Of the 82 percent of consumers surveyed who consider themselves “well” or “adequately” insured, nearly all (96 percent) are somewhat or very satisfied with their health plans overall, according to a new Deloitte poll. Many are concerned the new health reform law will bring about significant changes to their current coverage. Of those enrolled in employer-sponsored health plans, 61 percent believe their employer will reduce benefits for dependents and retirees and 32 percent think employers will probably pay the penalty and discontinue health coverage for employees altogether.
Among survey respondents who consider themselves “very knowledgeable” about the Patient Protection and Affordable Care Act (PPACA), many also indicated concerns over the impact health reform will have on access to quality health care. They believe that some hospitals and medical practices will close (72 percent) and that their employers may drop their coverage (51 percent).
The cost of care is also an issue for the majority of consumers. Survey respondents anticipate increases in taxes (76 percent), health insurance costs – including premiums and out-of pocket expenses (65 percent) – hospitals and physicians services (66 percent), and the cost of medications (54 percent) as reform is implemented.
Age is a major factor contributing to opinions about health care reform. In general, younger adults are more positive about health reform than older consumers. According to the survey, more than half (51 percent) of 18-34 year-olds believe that the reform act will reduce health care costs in the long term, compared to respondents 45-54 years old (23 percent), 55-64 years old (36 percent), and 65 years old and above (30 percent).

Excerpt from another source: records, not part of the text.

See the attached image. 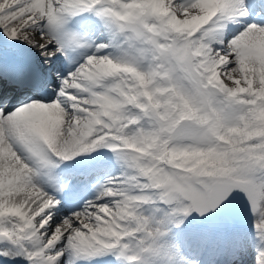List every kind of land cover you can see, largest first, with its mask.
<instances>
[{
    "label": "snow or ice",
    "instance_id": "obj_1",
    "mask_svg": "<svg viewBox=\"0 0 264 264\" xmlns=\"http://www.w3.org/2000/svg\"><path fill=\"white\" fill-rule=\"evenodd\" d=\"M0 264H264V0H0Z\"/></svg>",
    "mask_w": 264,
    "mask_h": 264
}]
</instances>
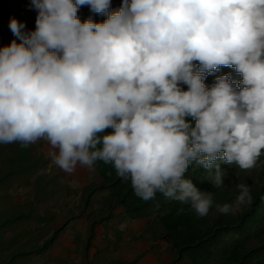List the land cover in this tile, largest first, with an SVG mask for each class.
<instances>
[{
	"label": "clouds",
	"instance_id": "clouds-1",
	"mask_svg": "<svg viewBox=\"0 0 264 264\" xmlns=\"http://www.w3.org/2000/svg\"><path fill=\"white\" fill-rule=\"evenodd\" d=\"M31 3L35 30L11 19L16 39L0 48V143L46 140L68 173L110 163L143 200L159 191L201 217L212 193L184 178L190 164L217 188L222 164L256 167L264 154V0H122L114 11L112 0ZM85 5L106 19L82 22ZM222 67L241 79L224 74L206 85ZM236 188V205L250 203L249 187Z\"/></svg>",
	"mask_w": 264,
	"mask_h": 264
},
{
	"label": "trees",
	"instance_id": "trees-1",
	"mask_svg": "<svg viewBox=\"0 0 264 264\" xmlns=\"http://www.w3.org/2000/svg\"><path fill=\"white\" fill-rule=\"evenodd\" d=\"M121 2L122 0H112L110 10L119 9ZM37 14L31 0L19 7L17 18L18 22L25 25L24 31L35 30ZM78 17L82 22L88 18L97 23L106 19L103 15L91 12L87 5L80 8ZM0 35L5 38L6 46L16 39L8 24L1 27ZM225 68L222 67L218 72L207 76L205 84L210 87L217 76L225 74ZM231 70L232 73L228 74H231L233 80L239 81L241 77L234 69ZM188 120L194 126L195 122L190 117ZM44 165L43 157L32 144L23 146L20 142L0 143V199L6 197L7 191L16 183L19 186L38 183L36 175ZM221 167H230L233 171L238 166L222 164ZM93 168L100 183L85 188V198L98 189L106 191L107 195L102 200V216L88 220V240L94 235L95 225L111 217L114 209L119 207L128 220H151L148 232L155 241L166 244L168 250L173 253L171 264H264V155L257 162L256 174H239L240 180L235 186L231 183L233 173H230V179L224 180L222 187L217 188L213 186L207 170L194 162L189 165L184 178L192 180L201 191L212 193L213 204L209 213L203 217L199 216L190 204L166 198L159 191L154 198L143 200L135 194L130 179L120 177L110 163L96 161ZM255 176L257 183L252 181ZM241 183L249 187L251 202L237 206L236 185ZM224 204L232 206V210L227 214L220 213L216 207ZM181 208L182 212L179 211ZM20 209L13 206L11 215H7L5 220L16 221L22 215ZM61 226L53 227L50 235L40 245H32L25 252L17 251L14 256L47 247L56 238Z\"/></svg>",
	"mask_w": 264,
	"mask_h": 264
},
{
	"label": "rangeland",
	"instance_id": "rangeland-1",
	"mask_svg": "<svg viewBox=\"0 0 264 264\" xmlns=\"http://www.w3.org/2000/svg\"><path fill=\"white\" fill-rule=\"evenodd\" d=\"M26 1L0 0V29L13 18L18 21V9ZM4 46L5 38L0 35V48ZM228 73H232L231 68H225V74ZM32 145L45 165L36 175L38 183L26 186L16 183L6 197L0 199V264H135L150 247H161V252H167L168 247L155 241L148 232L151 220H128L119 207L111 217L95 225L94 235L88 240V220L102 216V200L107 195L106 191L98 189L85 198V188L100 183L97 173L93 167L80 164L68 173L52 162L49 153L53 149L46 140ZM224 170L227 173L224 180L230 179L233 173V185L240 180L238 176L257 172L256 167ZM256 177L253 183L258 182ZM13 206L21 208L22 215L16 221L5 220ZM60 226L56 238L47 247L14 256L17 251L25 252L32 245H40L53 227ZM84 226L86 234L82 237L80 231Z\"/></svg>",
	"mask_w": 264,
	"mask_h": 264
},
{
	"label": "crops",
	"instance_id": "crops-1",
	"mask_svg": "<svg viewBox=\"0 0 264 264\" xmlns=\"http://www.w3.org/2000/svg\"><path fill=\"white\" fill-rule=\"evenodd\" d=\"M86 229H85V226L84 228L82 227L81 228V234H82V237H85V234H86ZM98 241V236H97V239ZM95 240V243L97 242ZM86 243V241H85ZM153 246H155V243H152ZM96 245V244H95ZM165 247L167 248V245L164 244ZM160 248L161 247H151L149 248V251H147L145 253V255H143L142 257L138 258V260L136 261L135 264H171V261L173 259V253L169 250H167V252L163 253L160 251ZM179 264H189L187 262L185 263H179Z\"/></svg>",
	"mask_w": 264,
	"mask_h": 264
}]
</instances>
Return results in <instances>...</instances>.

The Deloitte survey also identified that consumers with employer-sponsored coverage seem to be the most skeptical and expect to experience negative impacts from the implementation of reform. This segment of survey respondents agree with the following:
- The cost of the health reform act will be higher than expected (82 percent), which is significantly different from those who are individually insured (68 percent).
- The health reform act will not reduce health care costs in the long-term (58 percent), which is significantly different from the uninsured (43 percent).
- Employers will pass the increased cost of health benefits through to their employees (80 percent).
Additional key findings from the survey include:
- Eighty-four percent of all consumers surveyed have health insurance.
- More than half (56 percent) of those surveyed believe that incentives for doctors and hospitals to use electronic medical records will be effective or very effective at improving the overall performance of the health care system.
- Cutting the rate of growth of Medicare costs will be only somewhat or not effective at improving the overall performance of the health care system according to 60 percent of those surveyed.
- Sixty-nine percent of those surveyed believe the issue is not whether an organization is for-profit or not-for-profit — it’s what they do that matters.
- Sixty-one percent of respondents agree that a mix of for-profit and not-for-profit organizations stimulates positive competition and innovation.